* ABOUT THIS TASK *
Apart from the images, repeat the data below exactly as written.

* MATERIAL FOR THE TASK *
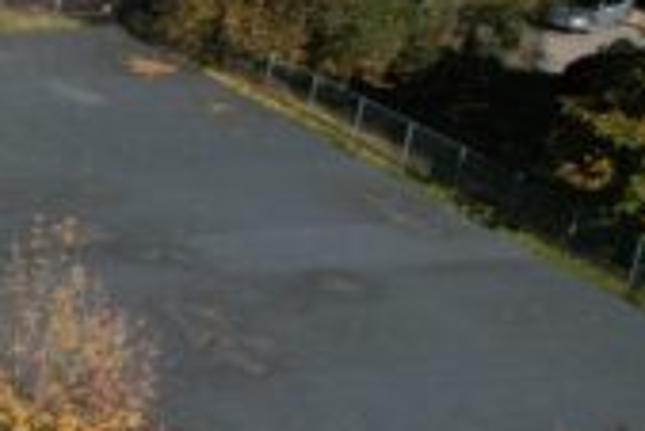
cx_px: -1038
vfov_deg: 10.3
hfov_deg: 11.7
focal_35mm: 133
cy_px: 372
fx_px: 2385
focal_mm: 8.38
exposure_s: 1/4000
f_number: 2.8
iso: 150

* REPLY *
cx_px: -1038
vfov_deg: 10.3
hfov_deg: 11.7
focal_35mm: 133
cy_px: 372
fx_px: 2385
focal_mm: 8.38
exposure_s: 1/4000
f_number: 2.8
iso: 150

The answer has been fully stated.